It’s Amazon’s cloud, and now it wants the enterprise market for itself
© Amazon / TTV
Amazon Web Services powers some of the world’s most disruptive and innovative cloud-based services. Dropbox springs to mind, as do Box, Huddle and even Netflix. And there are many others. All of these market-leading services use, to varying degrees, Amazon’s cloud.
But whilst Amazon has until now been happy to collect regular usage payments from these companies, and the many hundreds of thousands of others, it appears that it wants more. Amazon built its cloud, so why shouldn’t it benefit more? Why should other OTT companies make millions and attract sky-high valuations off the back of Amazon’s infrastructure?
Enter Zocalo, the Spanish-named new managed, secure, enterprise storage and sharing service from Amazon. With Zocalo, says Amazon, customers can store, share, and gather feedback on documents, spreadsheets, presentations, web pages, images, PDFs, or text files – all from the device of their choice. Google and Microsoft take note: Amazon is coming after your business.
“Customers have told us that they’re fed up with the cost, complexity, and performance of their existing old guard enterprise document and collaboration management tools,” said Noah Eisner, General Manager for Zocalo at Amazon Web Services. “AWS was increasingly being asked to provide an enterprise storage and sharing tool that was easy to use, allowed users to quickly collaborate with others, and met the strict security needs of their organizations. That’s what Amazon Zocalo was built to do.”
Amazon Zocalo claims to be able to integrate with existing corporate directories, and provides administrators with flexible sharing rules, audit logs, and control of the location where data is stored. For $5 per user per month, Amazon Zocalo provides a fully managed service with 200GB of storage.
Amazon is hoping that the security and administration features in Zocalo will persuade enterprise customers to use its service rather than the more consumer-focused Google Docs. All data stored in Zocalo is encrypted in transit and at rest, and administrators can set policies to control users’ sharing behaviour, choose the AWS Region where users’ data is stored, and view audit logs to track file and user activity.
Users can access data stored in Zocalo and view and leave feedback anywhere – whether from laptops, iPads or Android tablets. Zocalo can sync files across devices to ensure files are available anywhere and anytime. Amazon WorkSpaces, AWS’s virtual desktop in the cloud service, is integrated with Zocalo, and all WorkSpaces customers get Zocalo for free with up to 50GB of storage.
Amazon believes that enterprise document and collaboration systems have tried to be too many things to users, and ended up becoming overly complex and expensive for both users and IT organisations. As a result, enterprises have to either use email to share documents and files, or work around the complexity and high cost. Hence the development of Zocalo.
“This is a true enterprise application, and as such, it integrates with the enterprise services you actually have,” said company CTO Werner Vogels at Amazon’s AWS 2014 Summit in New York yesterday.

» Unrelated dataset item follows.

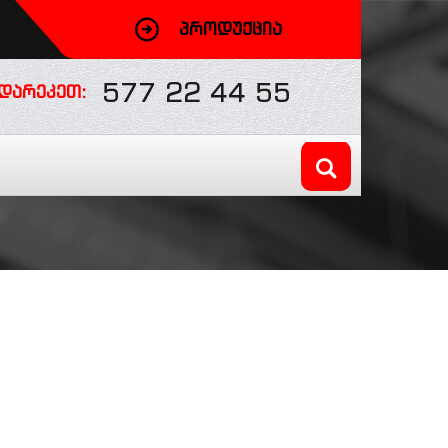
ᲞᲠᲝᲓᲣᲥᲪᲘᲐ
577 22 44 55
ᲓᲐᲠᲔᲙᲔᲗ:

Will it impact the likes of Dropbox, Box or Huddle, who all offer varying degrees of storage and collaboration? Or is the market still too young for any direct impact? There is every chance that demand still outstrips supply, and that the race to control this sector has only just begun.
Zocalo, which is Spanish for town plaza, is available from today as a limited preview.
During its AWS summit, Amazon also announced new services for mobile developers, making it easier to build, deploy, and scale mobile applications. Amazon Cognito is a new service that provides user identity and data synchronization that lets developers create apps that authenticate users through popular public login providers; Amazon Mobile Analytics service allows developers to collect and analyze app usage data and delivers reports within an hour of data being sent; and there is also a new unified Mobile SDK.
Amazon says that whilst many app developers use the AWS Cloud as infrastructure building blocks for their back-end services, they still have to spend time on connecting apps to storage and database services and integrating core functionality. “With Amazon Cognito, Amazon Mobile Analytics, and the AWS Mobile SDK,” said Amazon in a press statement, “developers are now able to focus more of their energy on what matters, the differentiated functionality of their app that attracts and retains end users.”